▸ **Directions**: Using "régional" as the search string, find the matching lines below and copy them.

(Stored data entries)
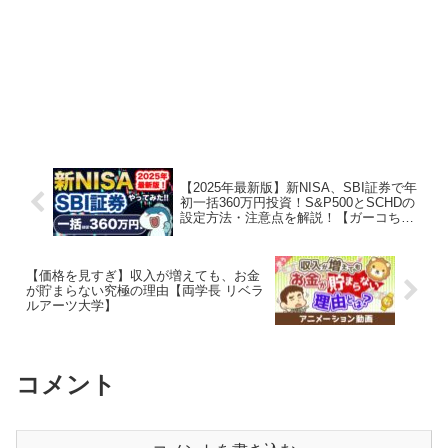
【2025年最新版】新NISA、SBI証券で年
初一括360万円投資！S&P500とSCHDの
設定方法・注意点を解説！【ガーコちゃ
んねる】
【価格を見すぎ】収入が増えても、お金
が貯まらない究極の理由【両学長 リベラ
ルアーツ大学】
コメント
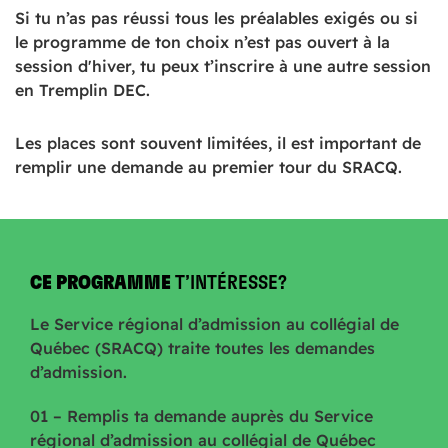
Si tu n’as pas réussi tous les préalables exigés ou si
le programme de ton choix n’est pas ouvert à la
session d'hiver, tu peux t’inscrire à une autre session
en Tremplin DEC.
Les places sont souvent limitées, il est important de
remplir une demande au premier tour du SRACQ.
CE PROGRAMME
T’INTÉRESSE?
Le Service régional d’admission au collégial de
Québec (SRACQ) traite toutes les demandes
d’admission.
01 – Remplis ta demande auprès du Service
régional d’admission au collégial de Québec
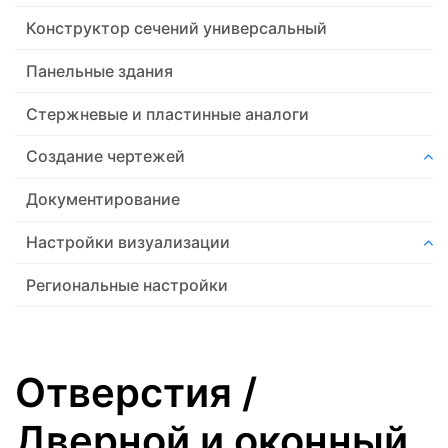
Конструктор сечений универсальный
Панельные здания
Стержневые и пластинные аналоги
Создание чертежей
Документирование
Настройки визуализации
Региональные настройки
Отверстия /
Дверной и оконный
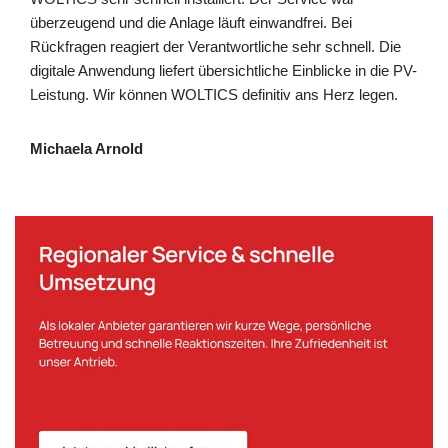
überzeugend und die Anlage läuft einwandfrei. Bei
Rückfragen reagiert der Verantwortliche sehr schnell. Die
digitale Anwendung liefert übersichtliche Einblicke in die PV-
Leistung. Wir können WOLTICS definitiv ans Herz legen.
Michaela Arnold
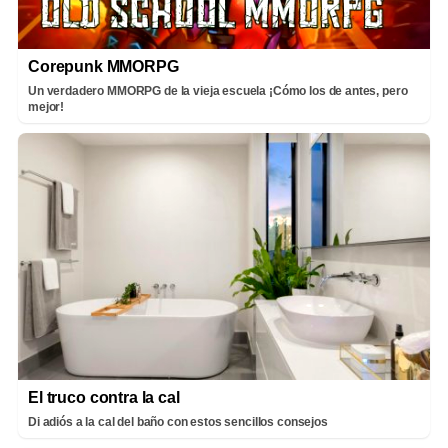
Corepunk MMORPG
Un verdadero MMORPG de la vieja escuela ¡Cómo los de antes, pero
mejor!
El truco contra la cal
Di adiós a la cal del baño con estos sencillos consejos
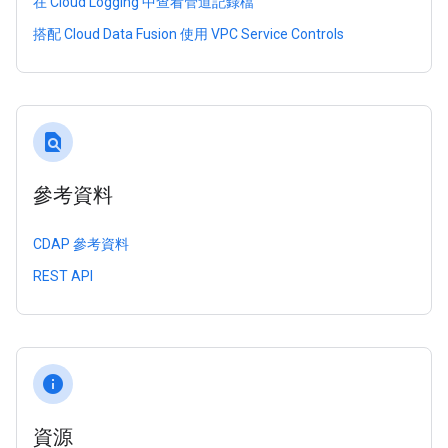
在 Cloud Logging 中查看管道記錄檔
搭配 Cloud Data Fusion 使用 VPC Service Controls
find_in_page
參考資料
CDAP 參考資料
REST API
info
資源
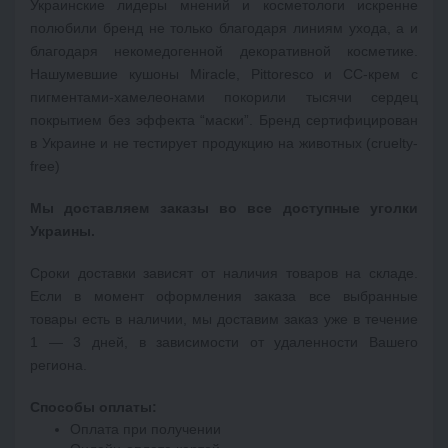
Украинские лидеры мнений и косметологи искренне
полюбили бренд не только благодаря линиям ухода, а и
благодаря некомедогенной декоративной косметике.
Нашумевшие кушоны Miracle, Pittoresco и СС-крем с
пигментами-хамелеонами покорили тысячи сердец
покрытием без эффекта “маски”.
Бренд сертифицирован
в Украине и не тестирует продукцию на животных (cruelty-
free)
Мы доставляем заказы во все доступные уголки 
Украины.
Сроки доставки зависят от наличия товаров на складе. 
Если в момент оформления заказа все выбранные 
товары есть в наличии, мы доставим заказ уже в течение 
1 — 3 дней, в зависимости от удаленности Вашего 
региона. 
Оплата при получении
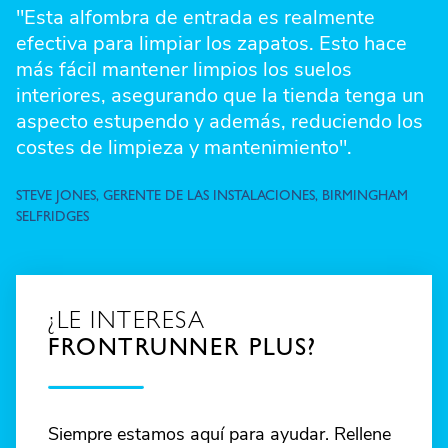
"Esta alfombra de entrada es realmente
efectiva para limpiar los zapatos. Esto hace
más fácil mantener limpios los suelos
interiores, asegurando que la tienda tenga un
aspecto estupendo y además, reduciendo los
costes de limpieza y mantenimiento".
STEVE JONES, GERENTE DE LAS INSTALACIONES, BIRMINGHAM
SELFRIDGES
¿LE INTERESA
FRONTRUNNER PLUS?
Siempre estamos aquí para ayudar. Rellene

▸ **Answer to the problem**:
Le Service régional d’admission au collégial de
régional d’admission au collégial de Québec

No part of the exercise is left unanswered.